Yes good code reviews can be a learning experience for both reviewer and
reviewee.

At work I lurk on a number of PRs that I’m directly involved with just so I
can learn from the comments.

Maybe I’m lucky to be part of a team with a healthy code review culture.

------
wgerard
I feel like if you're embarrassing other people in code reviews, you have a
culture problem that probably won't be resolved by doing private code reviews.

------
sevilo
If your code review makes the coder feel personally attacked or embarrassed,
you're not doing something right. Code reviews are meant for 2 (or more) way
communications and discussions in order to hold quality of the code up to a
standard, not a opportunity for the reviewer to feel superior and attack
others. Commenting things like "this line is poorly written" is not helpful to
anyone, instead try "do you x would be a better solution? because <insert
reason>".

I'm sorry but if you're a functioning adult working in a professional
environment, you should expect to receive critiques and feedback on your work.
If someone is so sensitive that they cannot accept constructive criticism on
their work, I don't know how they're ever going to learn or improve.

------
senjindarashiva
Just for clarification, when you say public do you mean open to everyone (the
internet) to make a code review or open for everyone in the team to see and
comment on.

Personally I find the first idea fairly bad since the amount of constructive
criticisms you might get from people far outside of the problem realm seems
limited. Having them open to the entire team on the other hand seems like a
good way to spread knowledge and to get input from different sources

------
dyeje
You lose the ability to bring in additional co-workers into the discussion for
important decisions by making it private.

------
draw_down
You basically want to take a Postel's law type position, where you're quick to
accept others' feedback and make the changes they request, while being
conservative in the feedback and requests for changes you emit. Keep in mind
that you're trying to get stuff done, not win debates with developers, who can
be unbelievably persnickety and shortsighted.
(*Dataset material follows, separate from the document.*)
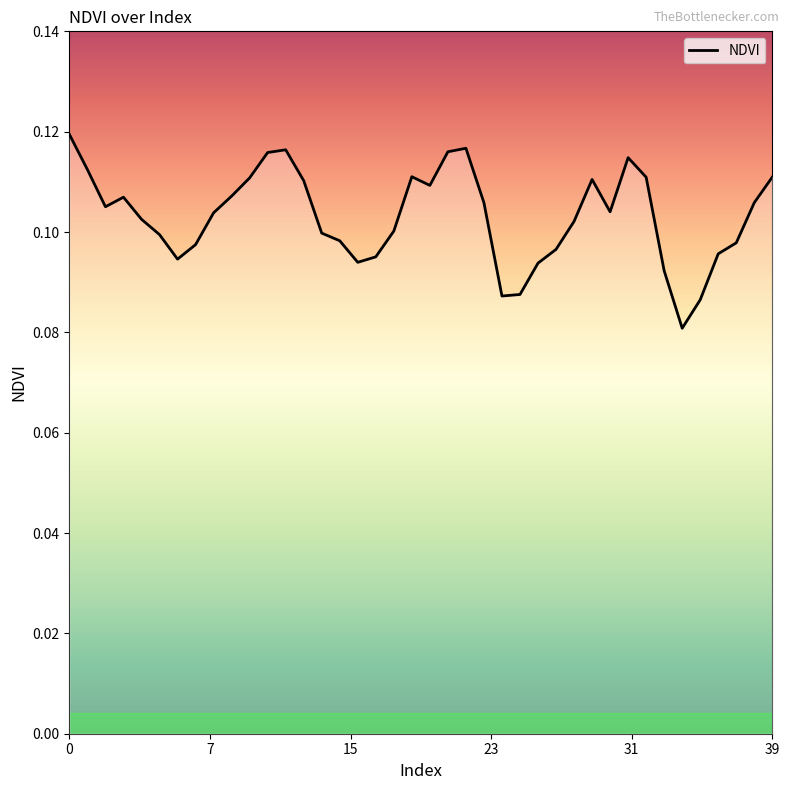

What is the sum of all values?

4.1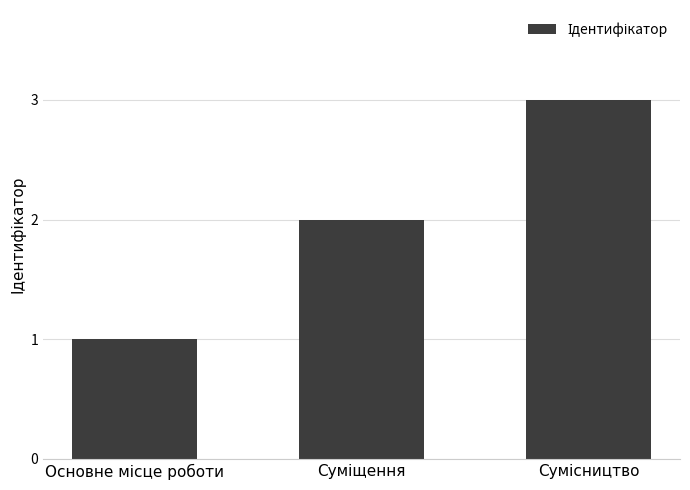

What is the sum of all values?

6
If a reviewer asks you to change something and you believe your version is
just as good as what they suggest, change it. If they suggest something they
claim is "totally optional", do it. Remember, we're getting stuff done. This
is faster than arguing (over stupid shit that isn't going to matter anyway).
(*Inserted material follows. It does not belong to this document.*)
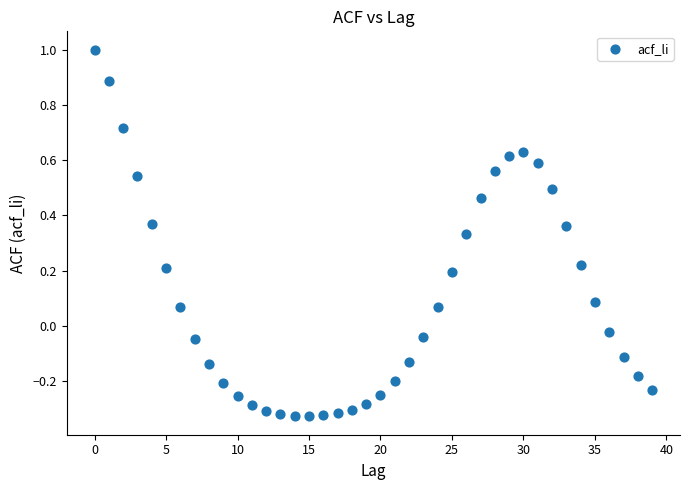

What is the range of Y values (max minus min)?

1.3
On the other side, if you ask for something in a review and they're not gonna
do it, bias toward letting that slide unless it's a real problem. If you think
a piece of feedback will seem embarrassing, mention it in a private chat or
something first so they have an opportunity to address it.

Code-style issues should not come up in reviews. Set up a linter, fail builds
on lint errors, and forget about it.

Maybe it is difficult for introverts, but you know, a lot of things are going
to be difficult. Sorry about it.